Bat maker Warstic plans a Nov. 6 opening of its world headquarters and flagship store in Dallas, showing off more than just product in the experience-driven environment.

Warstic, owned by artist Jack White, former professional baseball player Ian Kinsler and entrepreneur Ben Jenkins, who founded the company, has had plans to open the Deep Ellum neighborhood spot since 2018 and has been working on construction since last year.

“This building is not just for us,” Jenkins says. “Around 90% of the building is dedicated to giving an in-person, interactive experience of our brand.”
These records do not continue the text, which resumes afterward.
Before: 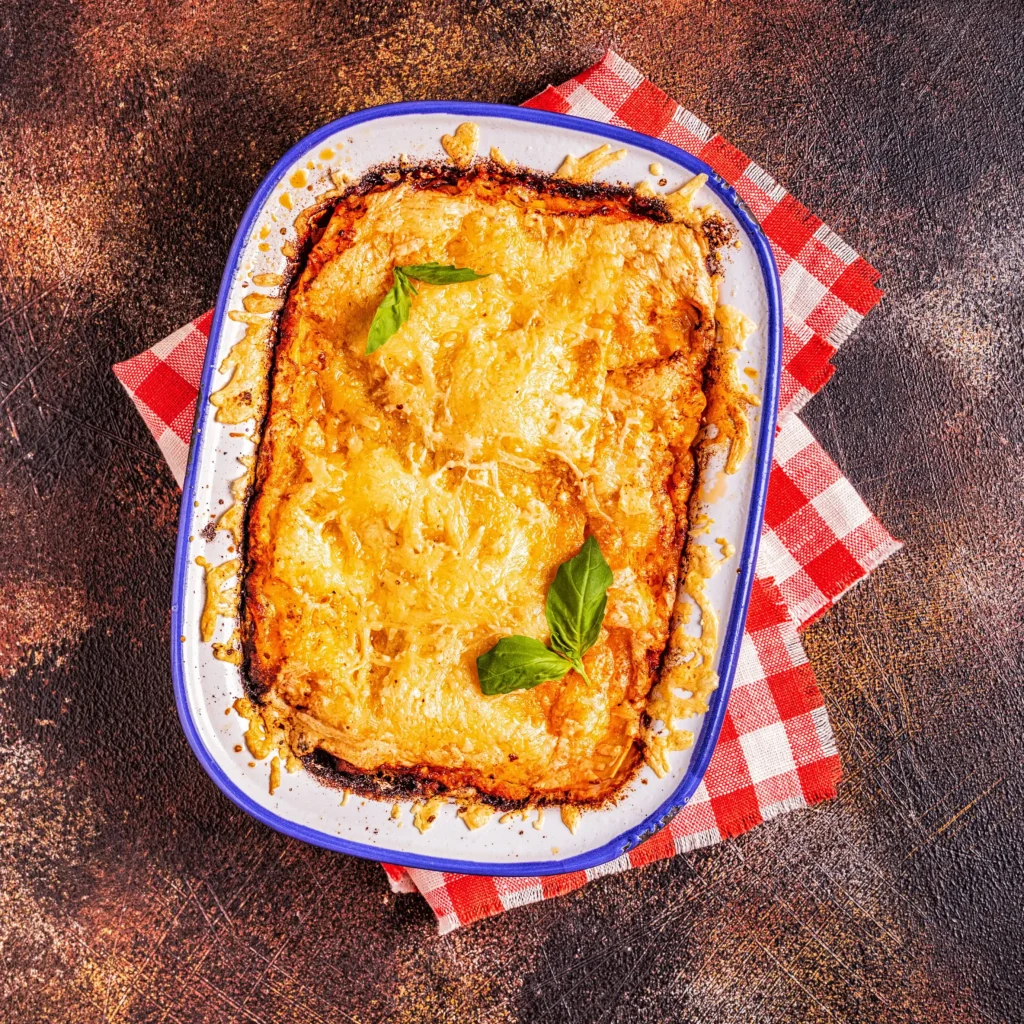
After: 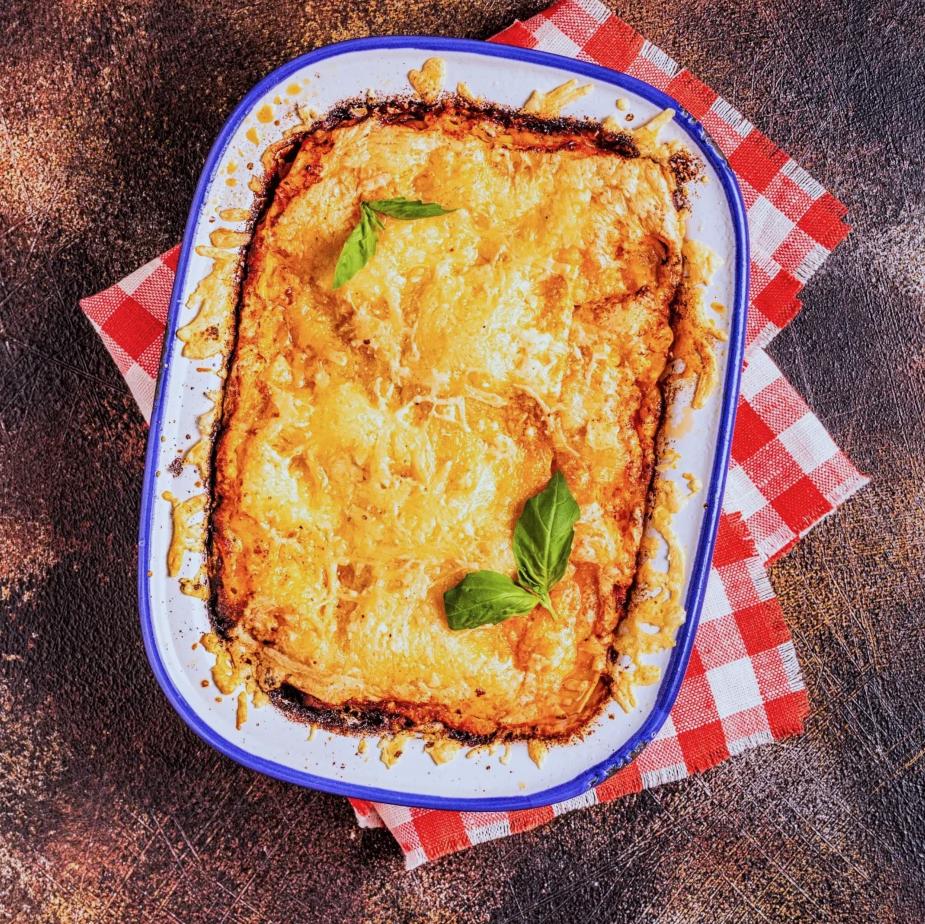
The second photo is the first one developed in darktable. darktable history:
filmic rgb: black relative exposure -14.18 EV, white relative exposure 3.38 EV, hardness 7.92, contrast 0.992
tone curve: curves: ch0 [(0, 0) (0.266, 0.247) (0.741, 0.751) (1, 1)], color space Lab, linked channels, preserve colors none
crop: left 3.257%, top 6.442%, right 6.344%, bottom 3.261%
color calibration: x 0.37, y 0.382, temperature 4306.78 K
The space includes the brand’s flagship retail store, a training and educational center, a custom wood bat design studio and factory, coffee shop and speakeasy. The new site will give the company’s internal leadership with a creative design studio and meeting space.
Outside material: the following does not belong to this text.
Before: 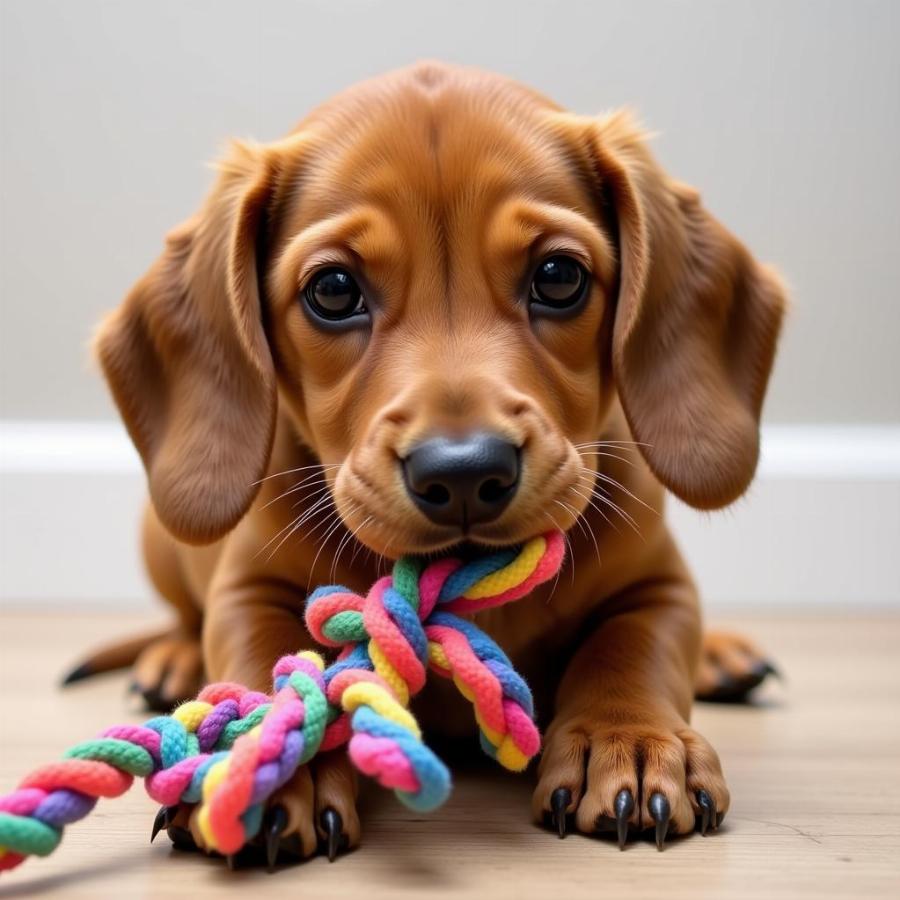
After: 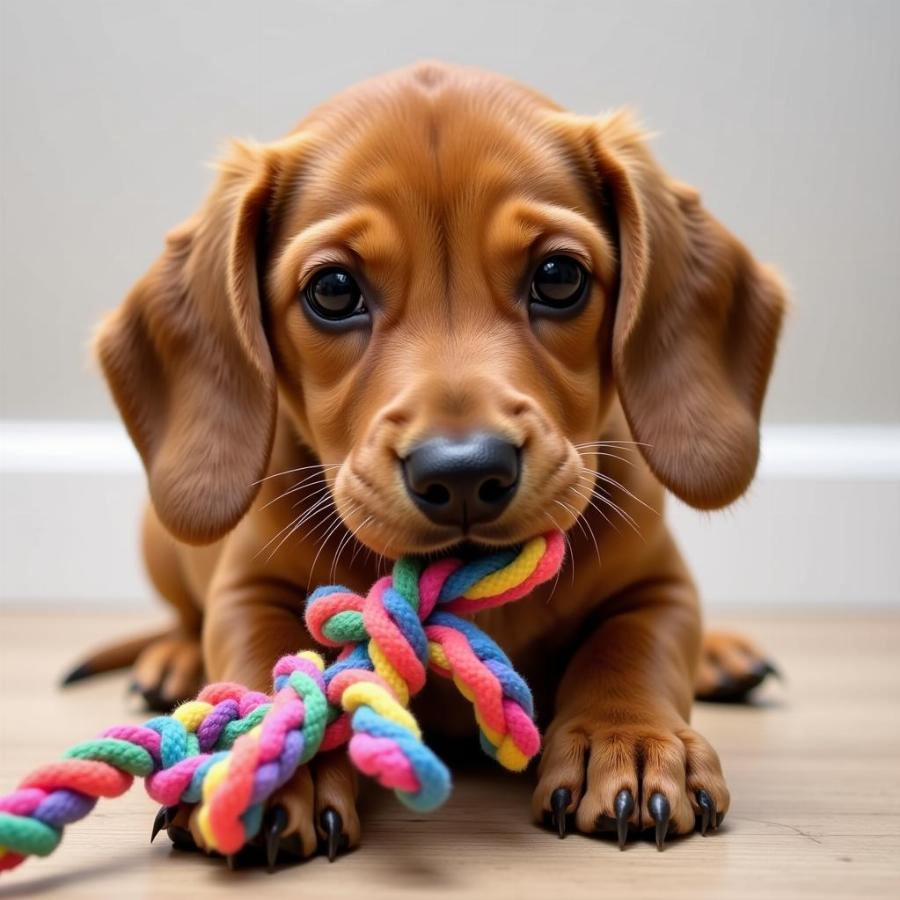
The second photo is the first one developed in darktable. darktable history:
shadows and highlights: shadows 37.46, highlights -27.12, soften with gaussian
Inspired by White’s Third Man Records locations, Warstic wanted to give customers an “emotionally charged physical experience.”

Having originally emerged as a direct-to-consumer brand, Warstic is now in national retailers, found in college baseball and has been swung in Major League Baseball by Kinsler, Justin Upton, Miguel Cabrera, Bryce Harper, Matt Kemp, Nick Castellanos, Kevin Pillar, Brent Rooker and Jake Mangum.

 

The brick-and-mortar retail outlet will include limited-edition small-batch production runs only available at the store and feature a studio dedicated to personalized baseball and softball bat fittings. Jenkins calls the site a place to learn. “Yes, we’re selling sporting goods, but we want to make it a personal experience,” Jenkins says. “You can have a fitting to find the bat that fits your style of play, not just what is our best-selling product that we want to sell you on.”
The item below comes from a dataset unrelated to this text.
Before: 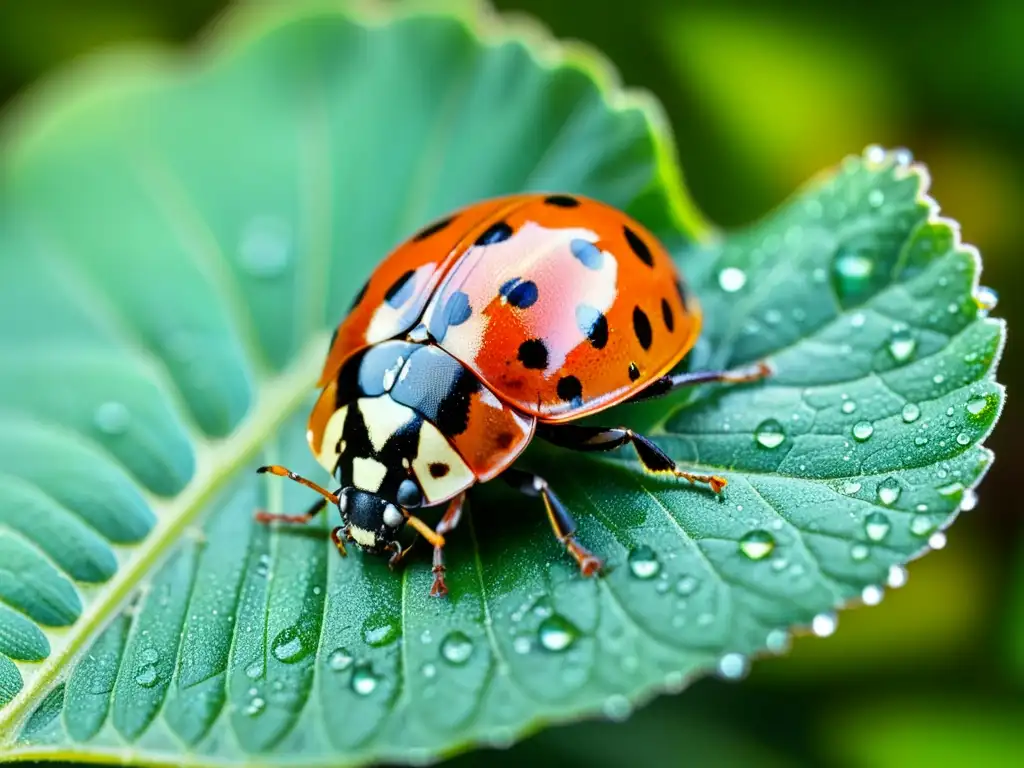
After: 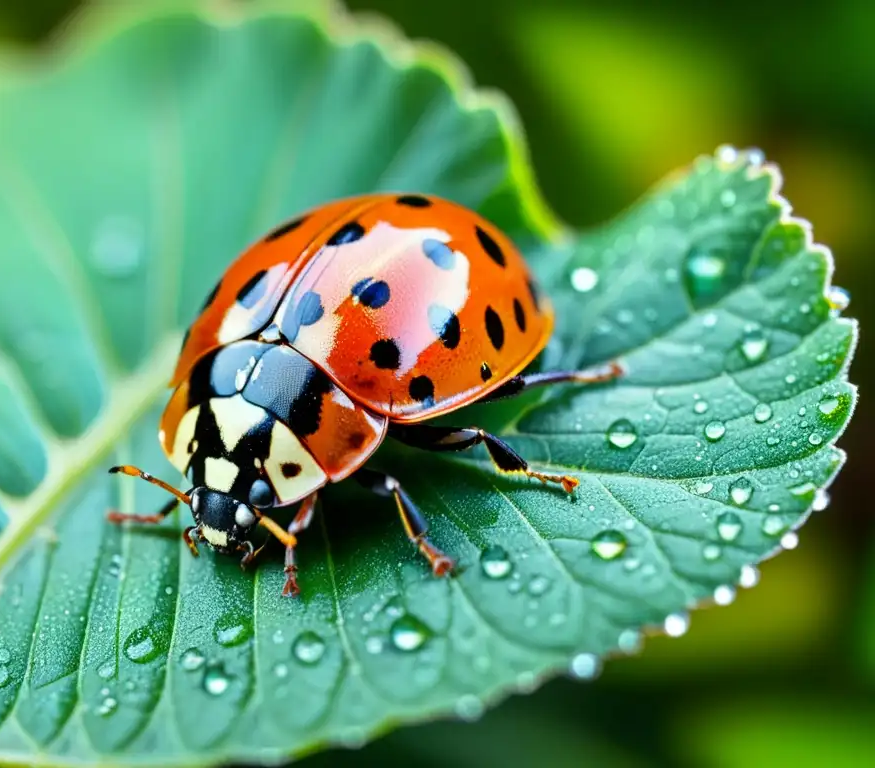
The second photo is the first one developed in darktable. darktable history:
crop and rotate: left 14.511%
The Warstic Lathe & Stain Room offers a fully functional wood bat factory and stain development lab, clad from floor to ceiling in metallic gold stain featuring black machinery. This gives visitors a chance to watch wood baseball bats—and drumsticks created from recycled broken wood bats—go from raw wood to finished product.

“The Lathe and Stain room is a place where we will push the boundaries of design on wood baseball bats and more,” Jenkins says.

The Battle Hall is an indoor-outdoor training center and batting cage that can convert to a speaking center for educational content creation. The DBLHawk Coffee shop will have a baseball dugout-style patio and the basement includes The Woodmen’s Lounge, a private live music venue and speakeasy lounge featuring an antique 1940s-era bar, memorabilia, vintage game room and music stage.

“This place is about art and design meeting ‘stic’ sports for athletes with a warrior’s mentality,” Jenkins says. “Every detail ties back to this position. It’s not about traditional nostalgic, historical baseball, although we do have that appreciation and make some fun vintage-inspired products. You have never seen baseball like Warstic expresses it.”

Warstic has focused on baseball, softball and lacrosse, but also includes small batch gear for fishing, hunting and other sports. Jenkins, a former Minor League Baseball player and designer at an advertising agency, started the brand before partnering with White and Kinsler. Warstic started in wood but has since expanded into alloy products.